- Genre: Documentary;
- Developed by: Ruthie Shatz; Adi Barash;
- Composer: Uri Frost
- Country of origin: United States
- Original language: English
- No. of seasons: 1
- No. of episodes: 9

Production
- Executive producers: Ruthie Shatz; Adi Barash; Josh Braun;
- Cinematography: Adi Barash; Bryant Fisher;
- Editors: Ruthie Shatz; Helen Yum; Akiko Iwakawa-Grieve;
- Running time: 48–53 minutes
- Production companies: Netflix Studios; Yulari Films;

Original release
- Network: Netflix
- Release: June 10, 2020

= Lenox Hill (TV series) =

2020 documentary television series

Lenox Hill is a documentary television series developed by Ruthie Shatz and Adi Barash, which premiered on Netflix on June 10, 2020. The premise mainly revolves around the lives of four medical professionals in the areas of neurosurgery, emergency medicine, and obstetrics and gynecology at the Lenox Hill Hospital.

==Release==
Lenox Hill was released on June 10, 2020, on Netflix.

==Participants==
- David Langer: Chair of award-winning Neurosurgery department
- John Boockvar: Vice Chair of Neurosurgery
- Mirtha Macri: Emergency Physician
- Amanda Little-Richardson: Chief OB-GYN resident in her last year. She gives birth in the "Full Circle" episode.

==Episodes==

| No. | Title | Directed by | Original release date |
| 1 | "Growth Hurts" | Adi Barash Ruthie Shatz | June 10, 2020 |
| 2 | "The Barrier" | Adi Barash Ruthie Shatz | June 10, 2020 |
| 3 | "Birth" | Adi Barash Ruthie Shatz | June 10, 2020 |
| 4 | "Together" | Adi Barash Ruthie Shatz | June 10, 2020 |
| 5 | "Undercurrents" | Adi Barash Ruthie Shatz | June 10, 2020 |
| 6 | "Night of the Dead" | Adi Barash Ruthie Shatz | June 10, 2020 |
| 7 | "Pain" | Adi Barash Ruthie Shatz | June 10, 2020 |
| 8 | "Full Circle" | Adi Barash Ruthie Shatz | June 10, 2020 |
| 9 | "Pandemic" | Adi Barash Ruthie Shatz | June 24, 2020 |
Special episode covering the March 9 to May 20, 2020 period of the COVID-19 pandemic.

==Reception==

On review aggregator Rotten Tomatoes, the series holds an approval rating of 100% based on 15 critic reviews with an average rating of 8/10. The website's critical consensus reads, "An intimate portrait of medical professionals that explores triumphs and complications in equal measure, Lenox Hill is as engrossing as it is eye opening." On Metacritic, it has a weighted average score of 87 out of 100 based on 8 reviews, indicating "universal acclaim".

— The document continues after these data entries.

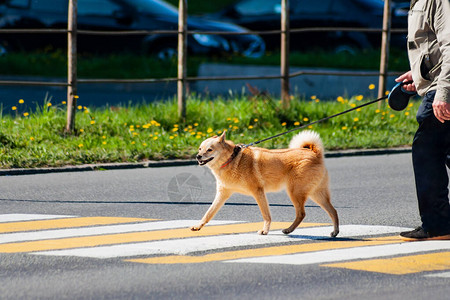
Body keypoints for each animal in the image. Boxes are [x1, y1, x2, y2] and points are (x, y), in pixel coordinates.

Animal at [192, 130, 340, 238]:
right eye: (199, 149)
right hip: (316, 194)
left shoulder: (258, 192)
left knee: (302, 213)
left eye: (209, 150)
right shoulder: (222, 195)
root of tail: (314, 153)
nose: (198, 156)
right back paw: (334, 232)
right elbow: (209, 213)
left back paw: (289, 229)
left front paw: (265, 231)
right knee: (333, 211)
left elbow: (266, 215)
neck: (232, 160)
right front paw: (198, 226)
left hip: (295, 193)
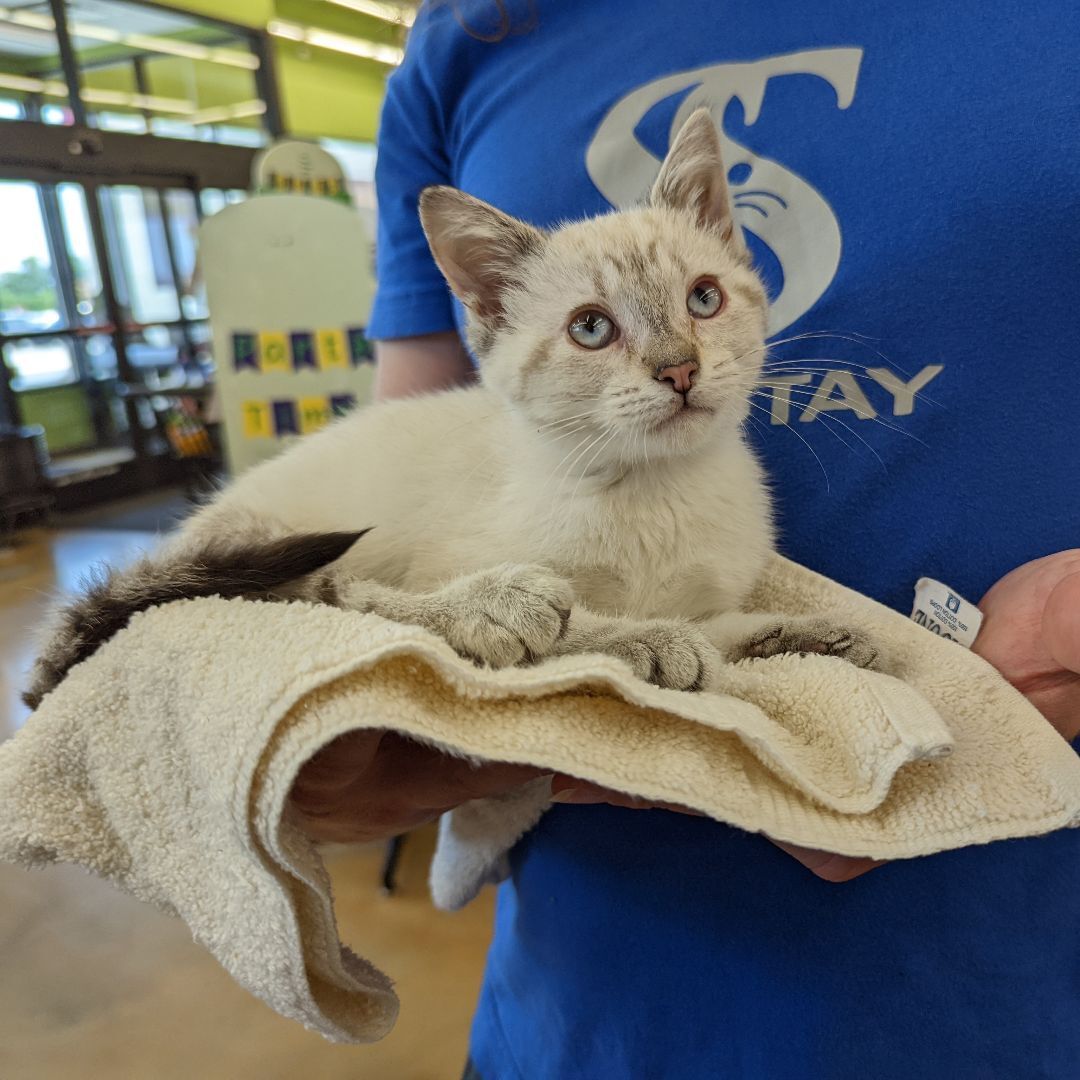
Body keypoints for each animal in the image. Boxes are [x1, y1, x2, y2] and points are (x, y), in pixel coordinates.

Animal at [23, 111, 876, 708]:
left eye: (703, 299)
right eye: (591, 329)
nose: (680, 369)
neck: (654, 491)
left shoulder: (710, 593)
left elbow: (722, 629)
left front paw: (814, 636)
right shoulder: (464, 552)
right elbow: (584, 622)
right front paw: (643, 640)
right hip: (281, 547)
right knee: (334, 596)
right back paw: (490, 607)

Daniel Fienberg of The Hollywood Reporter gave a review stating," Lenox Hill aims to inspire, and the eight-episode first season ends up more emotionally nourishing than intellectually satisfying—not that there's anything necessarily wrong with that." Daniel D'Addario at Variety said, "With an openhearted curiosity about its subjects and a patient, clear eye, the series comes to no conclusions about the way we administer medical care now, but leaves its viewer with ample information to draw his or her own."

In its 'Best of 2020' reviews the New York Times included Lenox Hill in it list of 'Best Shows Ending in 2020.' The Times critics called it "a riveting narrative and a modern wisdom text about the ebbs and flows of life and loss."